Analytics Tools:
● Common tools: Excel, Tableau, Power BI, Python, R, SAS, Google Analytics, and SQL.
● Purpose: Used for data collection, analysis, reporting, and visualization to gain insights,
make predictions, or optimize business decisions.
Data Type:
● Quantitative: Numerical data (e.g., sales figures, temperatures).
● Qualitative: Descriptive data (e.g., customer feedback).
● Structured: Organized data in databases (e.g., tables).
● Unstructured: Raw data (e.g., emails, social media posts).
Correlation:
● Definition: Measures the strength and direction of the relationship between two
variables.
● Types:
○ Positive correlation: Variables move in the same direction.
○ Negative correlation: Variables move in opposite directions.
○ No correlation: No discernible relationship.
Primary Key vs Foreign Key:
● Primary Key: A unique identifier for each record in a database table.
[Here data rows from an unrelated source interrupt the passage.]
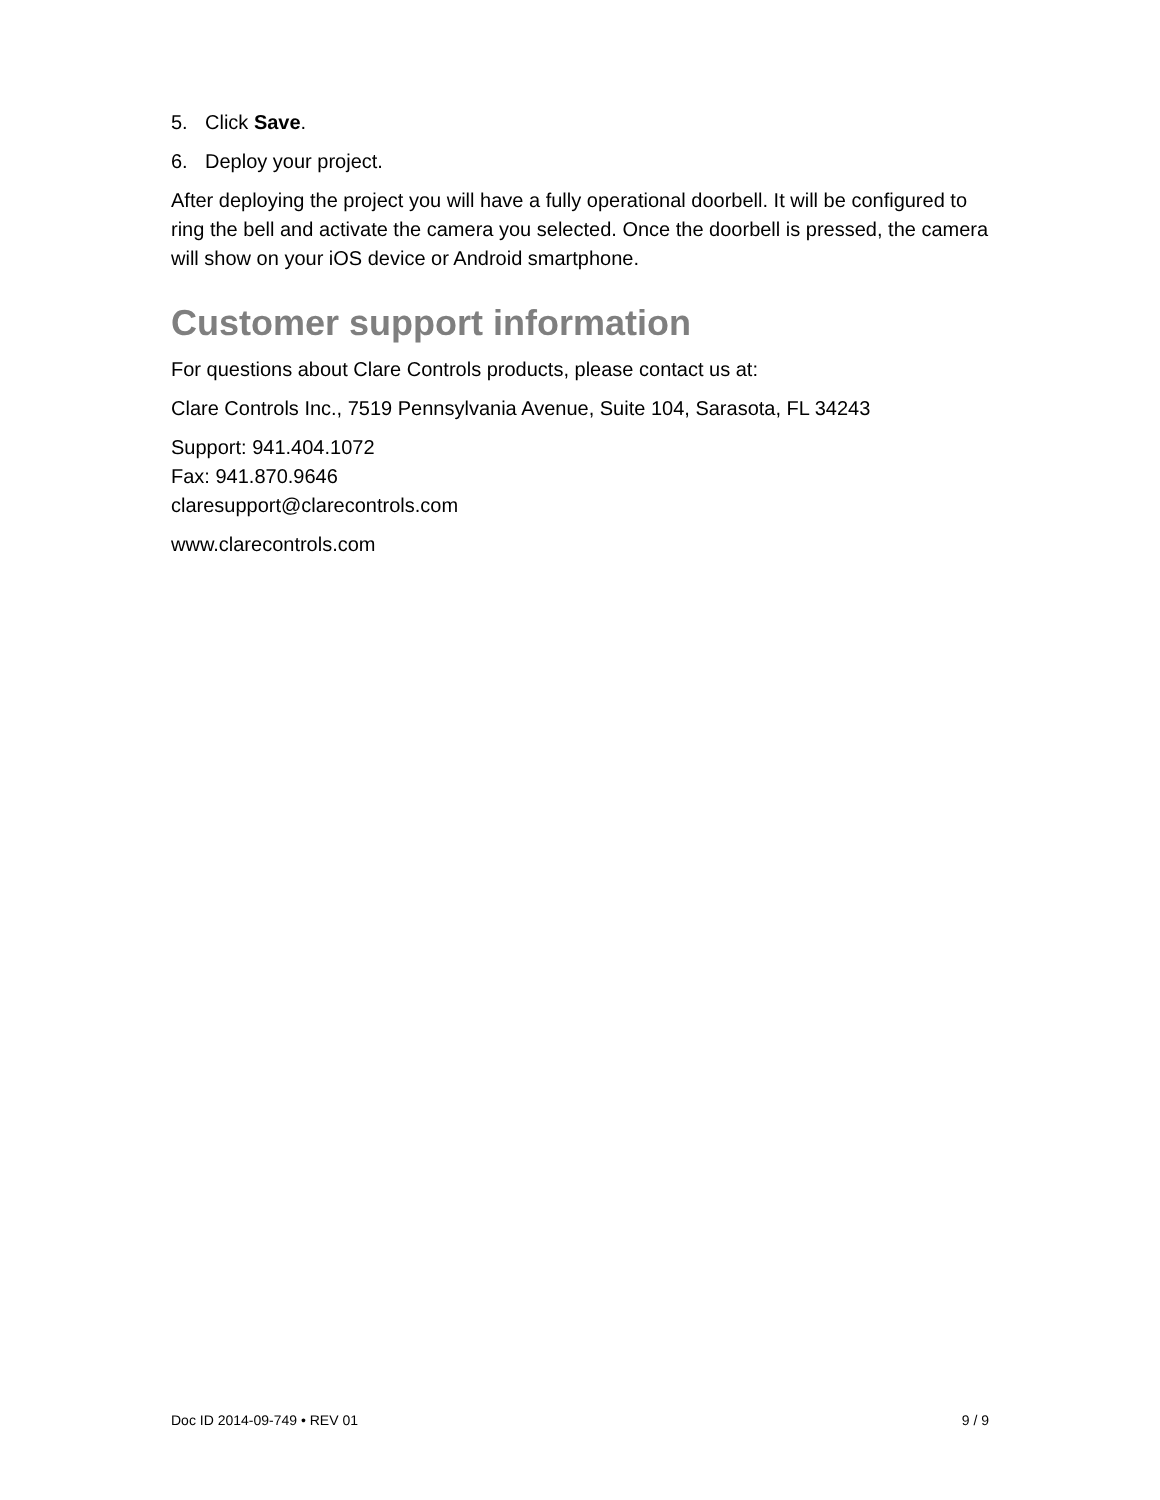5. Click Save.
6. Deploy your project.
After deploying the project you will have a fully operational doorbell. It will be configured to ring the bell and activate the camera you selected. Once the doorbell is pressed, the camera will show on your iOS device or Android smartphone.
Customer support information
For questions about Clare Controls products, please contact us at:
Clare Controls Inc., 7519 Pennsylvania Avenue, Suite 104, Sarasota, FL 34243
Support: 941.404.1072
Fax: 941.870.9646
claresupport@clarecontrols.com
www.clarecontrols.com
Doc ID 2014-09-749 • REV 01 9 / 9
● Foreign Key: A field in one table that links to the primary key in another table, creating
a relationship between the two tables.
Big Data:
● Definition: Extremely large and complex datasets that are difficult to process with
traditional methods.
● Characteristics: Often described by the 5 V’s—Volume, Velocity, Variety, Veracity,
and Value.
● Tools: Hadoop, Spark, and cloud platforms like AWS and Google BigQuery.
Regression:
● Definition: A statistical method for predicting the relationship between a dependent
variable and one or more independent variables.
● Types:
○ Linear regression: Predicts a continuous outcome based on linear relationships.
○ Logistic regression: Used for binary outcomes (e.g., Yes/No).
Outliers/Anomalies:
● Outlier: A data point that is significantly different from other data points in a dataset.
● Anomalies: Irregular or unexpected patterns that do not conform to expected behavior.
Data Visualization:
● Definition: The graphical representation of data to reveal patterns, trends, and insights.
● Tools: Tableau, Power BI, Google Data Studio, D3.js.
● Common charts: Bar charts, pie charts, histograms, line graphs, scatter plots, heat
maps.
Tableau Functions:
● Basic functions: SUM(), AVG(), MIN(), MAX(), COUNT(), IF(), ZN().
● Advanced: Calculated fields, LOD (Level of Detail) expressions, RANK(),
WINDOW_SUM(), DATEPARSE(), and filtering and aggregation tools.
Analytics Types:
1. Descriptive Analytics: Summarizes past data (e.g., historical sales).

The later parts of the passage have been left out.